__What you need to do__: In the records, find each line where "motor" occurs, and copy it.

Stored data
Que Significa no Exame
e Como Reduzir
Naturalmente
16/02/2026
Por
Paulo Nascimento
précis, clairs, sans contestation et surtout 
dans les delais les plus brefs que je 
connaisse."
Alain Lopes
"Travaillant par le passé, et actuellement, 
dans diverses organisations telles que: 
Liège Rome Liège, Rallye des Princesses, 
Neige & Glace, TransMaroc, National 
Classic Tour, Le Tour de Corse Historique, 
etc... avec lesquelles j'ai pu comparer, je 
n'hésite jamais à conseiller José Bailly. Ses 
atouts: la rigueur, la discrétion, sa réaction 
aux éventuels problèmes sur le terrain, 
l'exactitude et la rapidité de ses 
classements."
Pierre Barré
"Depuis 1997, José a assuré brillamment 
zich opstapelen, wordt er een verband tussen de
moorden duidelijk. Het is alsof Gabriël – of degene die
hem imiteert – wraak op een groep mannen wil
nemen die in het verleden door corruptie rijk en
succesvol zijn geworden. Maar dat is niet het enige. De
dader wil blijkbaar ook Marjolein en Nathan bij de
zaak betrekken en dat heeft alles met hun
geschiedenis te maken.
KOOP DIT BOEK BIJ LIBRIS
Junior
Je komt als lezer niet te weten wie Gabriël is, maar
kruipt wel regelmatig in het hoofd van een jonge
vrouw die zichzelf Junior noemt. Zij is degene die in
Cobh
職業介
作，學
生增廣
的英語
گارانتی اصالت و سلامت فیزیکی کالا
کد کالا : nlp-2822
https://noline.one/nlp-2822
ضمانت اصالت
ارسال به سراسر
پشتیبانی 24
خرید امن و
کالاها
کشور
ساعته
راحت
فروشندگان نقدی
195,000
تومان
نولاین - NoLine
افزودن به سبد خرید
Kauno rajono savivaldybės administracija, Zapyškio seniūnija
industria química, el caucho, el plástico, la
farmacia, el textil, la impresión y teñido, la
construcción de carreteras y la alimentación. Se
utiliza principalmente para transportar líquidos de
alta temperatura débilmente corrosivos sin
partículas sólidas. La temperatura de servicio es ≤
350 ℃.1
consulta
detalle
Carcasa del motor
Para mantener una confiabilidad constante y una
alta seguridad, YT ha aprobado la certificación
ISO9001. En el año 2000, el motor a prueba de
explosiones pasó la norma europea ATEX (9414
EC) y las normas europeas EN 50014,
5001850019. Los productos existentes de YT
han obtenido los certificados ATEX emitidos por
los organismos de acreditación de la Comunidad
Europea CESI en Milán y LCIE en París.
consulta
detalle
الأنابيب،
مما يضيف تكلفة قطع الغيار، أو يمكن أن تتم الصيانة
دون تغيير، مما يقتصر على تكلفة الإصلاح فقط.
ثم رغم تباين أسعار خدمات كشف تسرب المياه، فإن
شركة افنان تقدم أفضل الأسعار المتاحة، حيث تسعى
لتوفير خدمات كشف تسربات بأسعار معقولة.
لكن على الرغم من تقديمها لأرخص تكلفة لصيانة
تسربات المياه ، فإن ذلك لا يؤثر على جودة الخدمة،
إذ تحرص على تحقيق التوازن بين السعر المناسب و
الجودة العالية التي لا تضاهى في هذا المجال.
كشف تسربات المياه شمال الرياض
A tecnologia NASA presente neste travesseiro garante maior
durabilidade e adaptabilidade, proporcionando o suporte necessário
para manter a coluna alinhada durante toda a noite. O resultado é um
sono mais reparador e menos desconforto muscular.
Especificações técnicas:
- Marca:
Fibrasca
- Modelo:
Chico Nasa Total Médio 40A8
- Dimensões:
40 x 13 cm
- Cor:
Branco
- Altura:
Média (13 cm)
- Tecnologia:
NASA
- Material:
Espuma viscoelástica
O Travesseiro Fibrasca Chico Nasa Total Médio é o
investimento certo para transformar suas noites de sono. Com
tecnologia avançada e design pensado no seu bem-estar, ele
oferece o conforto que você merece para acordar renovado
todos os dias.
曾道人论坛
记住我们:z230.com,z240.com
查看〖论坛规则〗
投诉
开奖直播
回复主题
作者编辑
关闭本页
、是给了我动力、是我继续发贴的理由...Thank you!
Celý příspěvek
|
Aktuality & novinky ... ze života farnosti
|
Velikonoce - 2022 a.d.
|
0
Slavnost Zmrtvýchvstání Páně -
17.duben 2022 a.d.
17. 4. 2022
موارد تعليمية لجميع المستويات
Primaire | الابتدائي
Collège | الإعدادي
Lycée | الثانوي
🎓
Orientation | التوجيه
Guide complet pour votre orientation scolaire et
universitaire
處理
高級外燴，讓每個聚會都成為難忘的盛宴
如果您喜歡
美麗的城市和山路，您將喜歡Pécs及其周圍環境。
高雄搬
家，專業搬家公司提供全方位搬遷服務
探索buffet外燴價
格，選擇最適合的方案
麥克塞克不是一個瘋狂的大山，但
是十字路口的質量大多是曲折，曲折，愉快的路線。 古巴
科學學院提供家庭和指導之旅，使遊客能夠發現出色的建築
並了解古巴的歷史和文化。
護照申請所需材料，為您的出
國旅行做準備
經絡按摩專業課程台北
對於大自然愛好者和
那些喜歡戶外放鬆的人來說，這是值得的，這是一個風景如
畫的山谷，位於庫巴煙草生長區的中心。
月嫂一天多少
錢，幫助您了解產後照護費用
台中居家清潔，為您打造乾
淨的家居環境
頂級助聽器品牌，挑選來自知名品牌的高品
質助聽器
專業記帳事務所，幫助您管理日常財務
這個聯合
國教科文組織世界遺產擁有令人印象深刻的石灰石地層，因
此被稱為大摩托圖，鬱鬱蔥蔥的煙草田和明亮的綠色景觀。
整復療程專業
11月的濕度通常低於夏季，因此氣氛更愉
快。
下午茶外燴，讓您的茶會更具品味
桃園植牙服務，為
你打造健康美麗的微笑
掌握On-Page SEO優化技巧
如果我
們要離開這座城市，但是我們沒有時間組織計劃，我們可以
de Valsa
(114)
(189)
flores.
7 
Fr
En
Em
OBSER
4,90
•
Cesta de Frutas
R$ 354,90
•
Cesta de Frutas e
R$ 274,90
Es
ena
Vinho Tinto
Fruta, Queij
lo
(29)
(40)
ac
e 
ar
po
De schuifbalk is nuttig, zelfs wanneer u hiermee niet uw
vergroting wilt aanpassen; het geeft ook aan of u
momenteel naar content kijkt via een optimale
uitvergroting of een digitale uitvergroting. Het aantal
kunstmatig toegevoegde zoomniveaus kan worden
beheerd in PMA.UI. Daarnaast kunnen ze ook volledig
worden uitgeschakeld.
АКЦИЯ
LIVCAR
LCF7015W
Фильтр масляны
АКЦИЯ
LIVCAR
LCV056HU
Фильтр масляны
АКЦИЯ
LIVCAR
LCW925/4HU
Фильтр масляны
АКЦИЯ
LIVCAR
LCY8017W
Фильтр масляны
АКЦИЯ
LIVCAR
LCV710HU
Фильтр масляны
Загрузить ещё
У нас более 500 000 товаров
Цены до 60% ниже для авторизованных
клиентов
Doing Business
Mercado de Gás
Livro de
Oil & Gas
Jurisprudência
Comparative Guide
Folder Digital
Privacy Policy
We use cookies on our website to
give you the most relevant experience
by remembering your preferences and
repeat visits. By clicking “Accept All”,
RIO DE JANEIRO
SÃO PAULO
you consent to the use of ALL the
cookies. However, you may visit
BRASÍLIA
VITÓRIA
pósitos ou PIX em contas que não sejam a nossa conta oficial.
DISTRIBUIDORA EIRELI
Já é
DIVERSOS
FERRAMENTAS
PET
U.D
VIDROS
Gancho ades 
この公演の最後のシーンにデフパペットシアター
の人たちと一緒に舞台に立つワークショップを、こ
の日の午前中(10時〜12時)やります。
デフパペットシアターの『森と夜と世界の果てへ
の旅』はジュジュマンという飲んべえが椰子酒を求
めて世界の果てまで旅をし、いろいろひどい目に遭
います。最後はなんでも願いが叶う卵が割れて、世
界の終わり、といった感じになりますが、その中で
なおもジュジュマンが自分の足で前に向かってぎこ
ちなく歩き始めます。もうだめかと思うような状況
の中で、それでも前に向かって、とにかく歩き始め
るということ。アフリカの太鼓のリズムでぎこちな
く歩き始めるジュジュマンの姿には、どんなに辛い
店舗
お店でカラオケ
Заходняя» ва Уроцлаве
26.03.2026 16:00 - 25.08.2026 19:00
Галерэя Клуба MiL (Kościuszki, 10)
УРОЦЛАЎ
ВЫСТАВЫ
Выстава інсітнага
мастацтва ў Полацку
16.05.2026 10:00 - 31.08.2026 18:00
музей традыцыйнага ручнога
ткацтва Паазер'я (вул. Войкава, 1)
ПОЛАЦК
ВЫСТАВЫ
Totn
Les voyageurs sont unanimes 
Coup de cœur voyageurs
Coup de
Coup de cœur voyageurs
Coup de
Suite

__Solution for this exercise__:
Carcasa del motor
ISO9001. En el año 2000, el motor a prueba de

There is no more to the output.